Горьковатые капли еще дрожали на Таниных губах, и Егор медленно вытер их пальцами. Когда же она непроизвольно облизнулась, то ее язык захватил и кончики пальцев Княжева. Его рука немедленно стала смелее и, широким жестом погладив щеку, устремилась к резинке в волосах Тани, стянула ее и погрузилась в золотистый поток.

Таня сделала лишь одно нерешительное движение навстречу, как Егор продолжил его, и их губы встретились на полпути. Ее давно никто не целовал, так давно, что голова начала кружиться от бережных касаний. Губы Егора порхали по Таниному лицу: то еле ощутимо дотрагивались до губ, то прочерчивали дорожки из поцелуев на щеках, лбу, то снова неспешно возвращались к губам. Как легко, тонко, без напора и резкости… Так сладко…

Неприметно тело отяжелело и начало ныть от подступившего желания. Острого, манящего, путающего рассудок.

Таня едва помнила, как они шли по коридору, ударяясь об стены и при этом не отпуская друг друга; как ее пальцы боролись с мелкими пуговичками на рубашке Княжева; как добрались до комнаты и сбросили с дивана на пол уже рассортированные и разложенные по разным стопкам документы, а после туда же полетела и их одежда. Все было как в тумане, воспринималось будто со стороны: ласковые и умелые руки Егора, его хрипловатое дыхание, пружины старого дивана, певшие в такт их движениям… А потом ее накрыло забытое ощущение полета. Мир сжался до размеров этой маленькой квартиры, звуки пропали. Все перестало иметь значение, кроме мужчины рядом. Она сама почувствовала себя лишь частью его, чем-то крохотным и очень зависимым, и осознание этого испугало ее до дрожи.

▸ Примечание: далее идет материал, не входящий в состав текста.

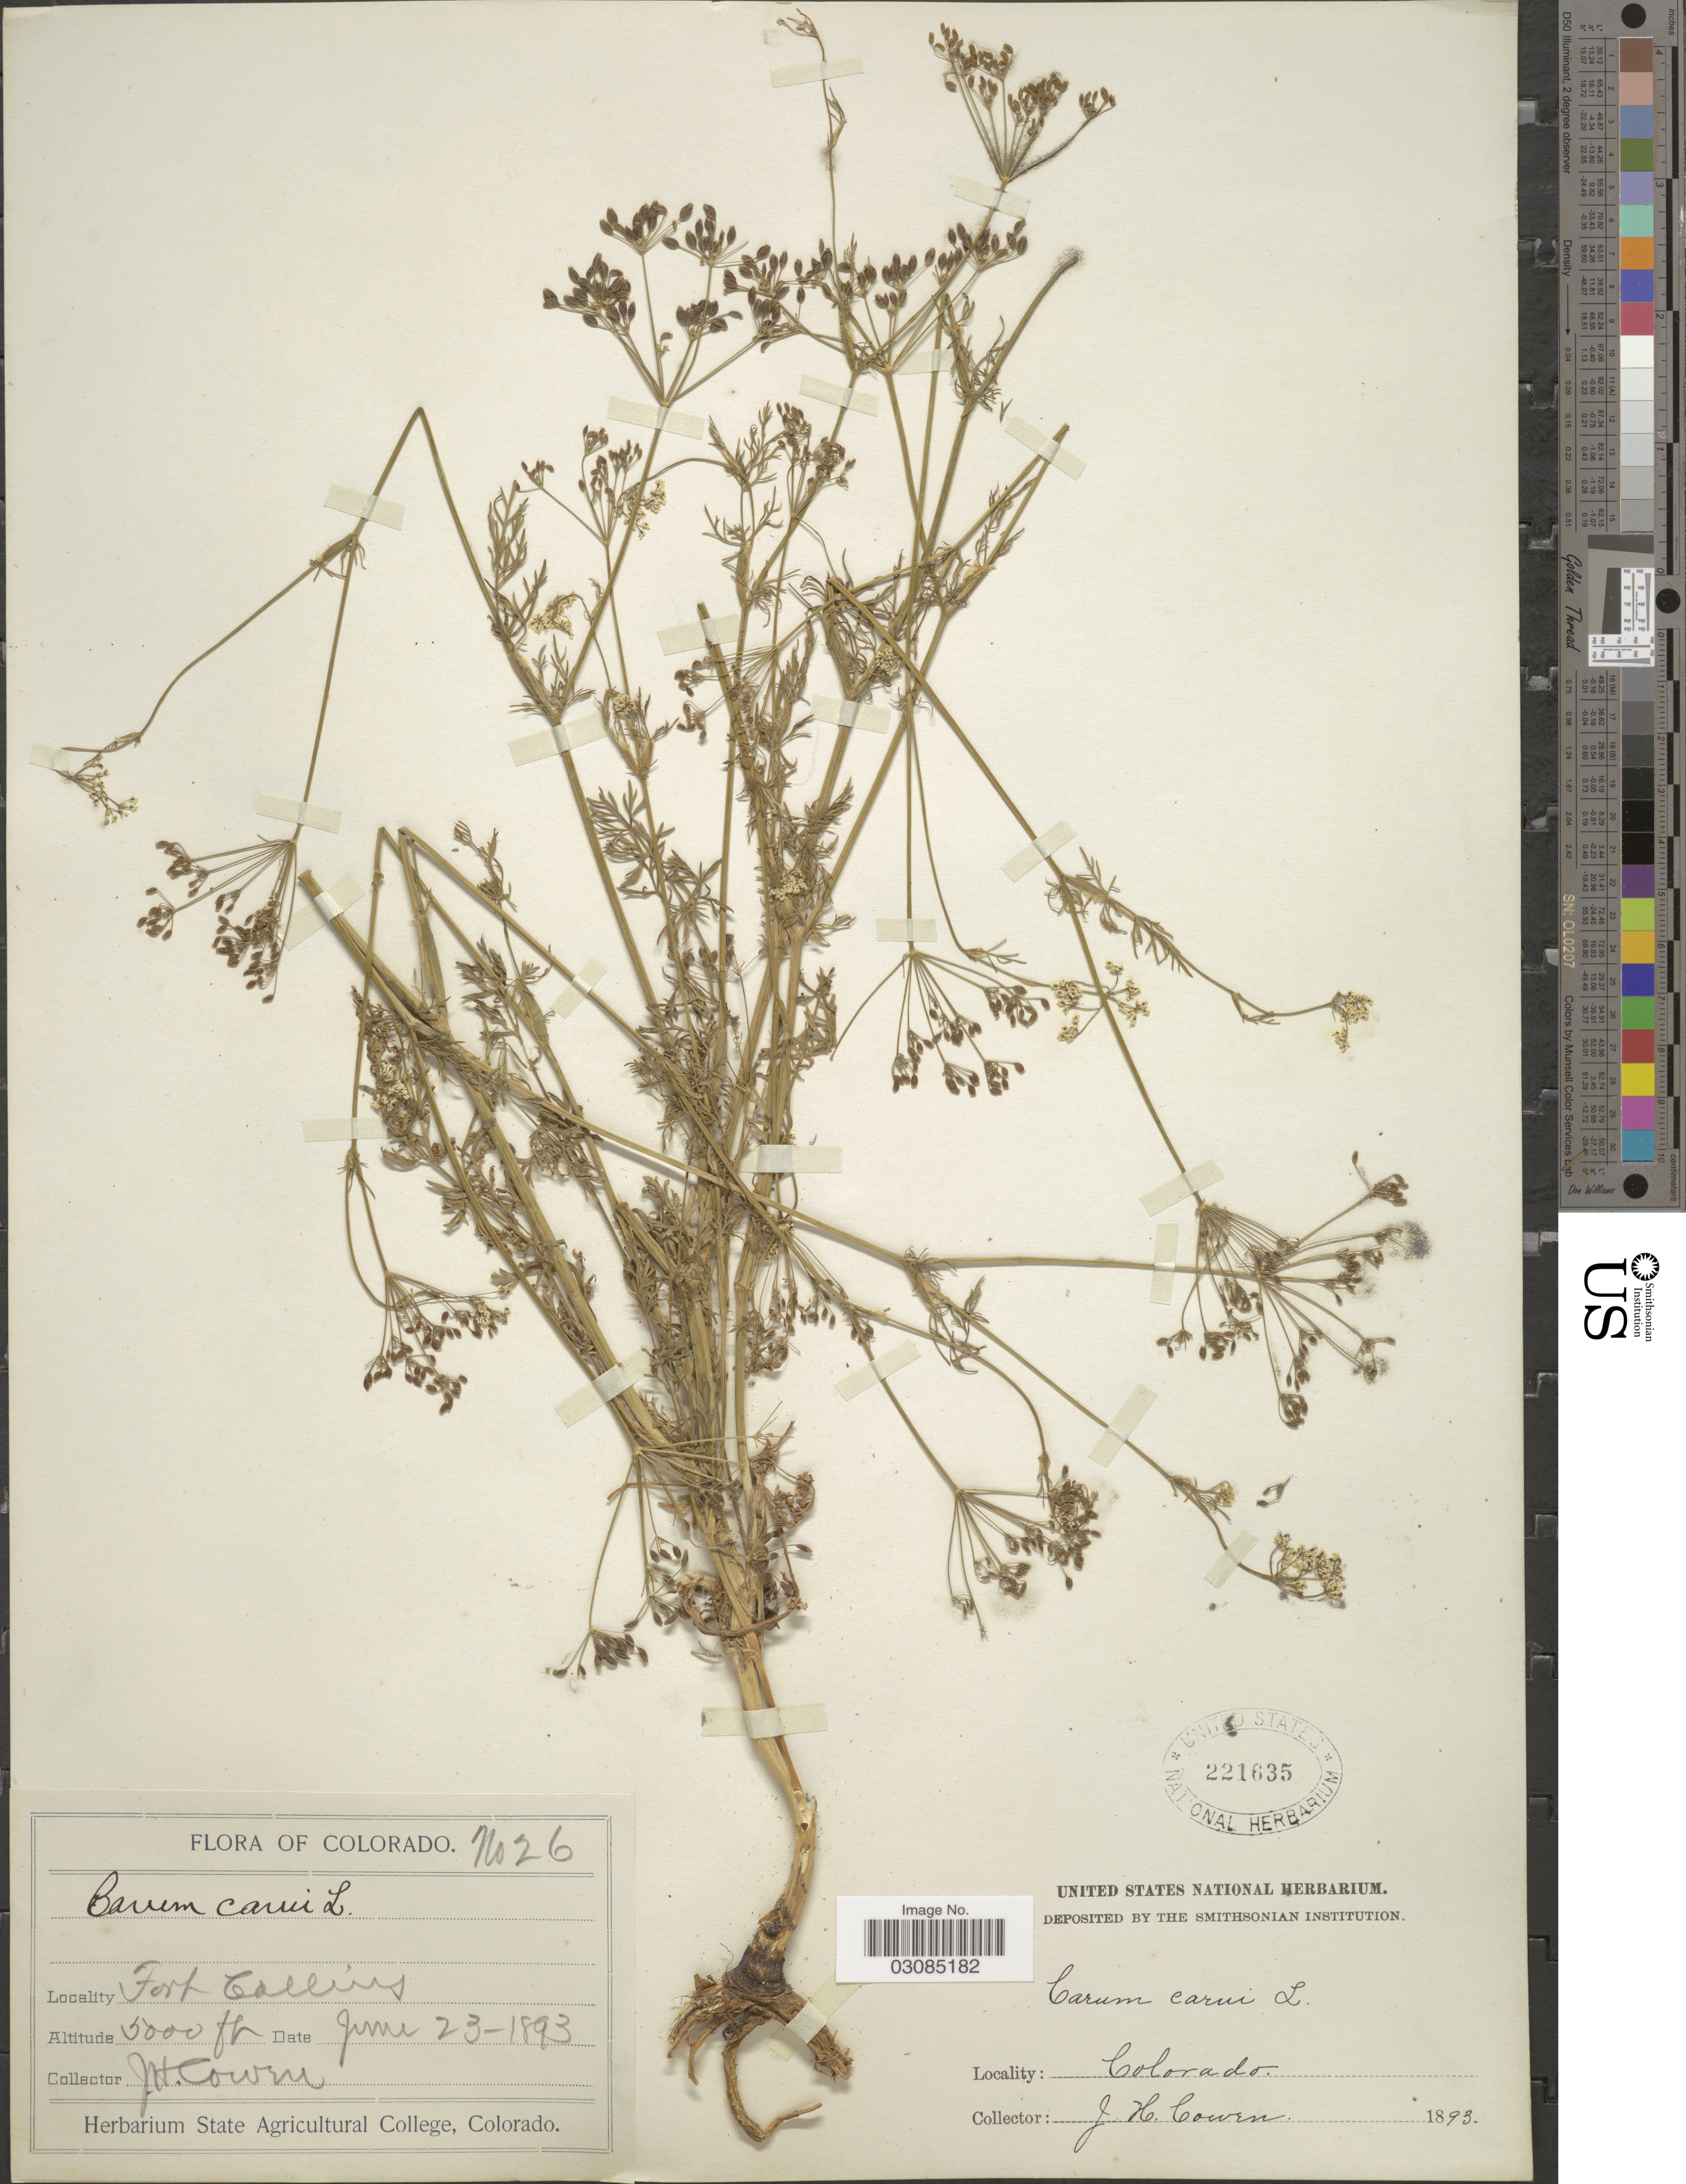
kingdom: Plantae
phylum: Tracheophyta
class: Magnoliopsida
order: Apiales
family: Apiaceae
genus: Carum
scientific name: Carum carvi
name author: L.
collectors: J. H. Cowen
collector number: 26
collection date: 1893-06-23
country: United States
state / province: Colorado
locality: Fort Collins.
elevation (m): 1524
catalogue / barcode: US 221635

Лишь поздно вечером к Тане вернулась способность трезво мыслить. Обнаженная, она лежала на груди Егора и пальцем рисовала бесконечные волны. Княжев гладил ее по волосам и время от времени зарывался в них губами и носом, точно не мог надышаться. Потом он приподнялся на локте и внимательно посмотрел на Таню. Она тотчас откинулась на спину, нашарила покрывало и натянула его до подбородка.

— Все в порядке? — Егор проследил за ее действиями, и уголки его губ дрогнули.

— Да…

— Замерзла?

— Чуть-чуть.

Егор поднырнул под покрывало и за талию притянул ее к себе.

— Ты очень красивая…

— Ты тоже, — машинально ответила Таня.

— Рад, что нравлюсь тебе, — фыркнул Княжев и поцеловал ее в плечо. — Прости, мне нужно уйти. Завтра важная встреча, а днем поработать не получилось: не давала покоя наша ссора. Придется сейчас наверстать потерянные часы.

— Да, конечно…

Таня сжала пальцы, будто только так могла не выпустить наружу что-то гадкое. Егор ткнулся носом в ямку у ее ключицы и стал медленно спускаться поцелуями вниз по руке.

— Поверь, ты очень важна в моей жизни. Но работа никогда никуда не денется, это надо просто принять. И не злиться.

На последнем слове он погладил ее стиснутый кулак и по одному раскрыл все пальцы, а спустя секунду вылез из-под покрывала и начал одеваться.

Да, он прав. Через пару минут дверь закроется за ним, а до этого мгновения надо запомнить его резко очерченный силуэт на сероватом фоне окна. У нее есть всего несколько минут — так мало… и одновременно достаточно для того, кто отвык от ласки и нежности.

В темноте тускло белела разбросанная вокруг бумага, и найти одежду было не так просто. Егор щелкнул выключателем и прищурил глаза, привыкая к свету, а потом шагнул к висящим на ручке кресла брюкам. Рубашка тоже отыскалась довольно быстро, а потом он замер и только обшаривал взглядом все вокруг.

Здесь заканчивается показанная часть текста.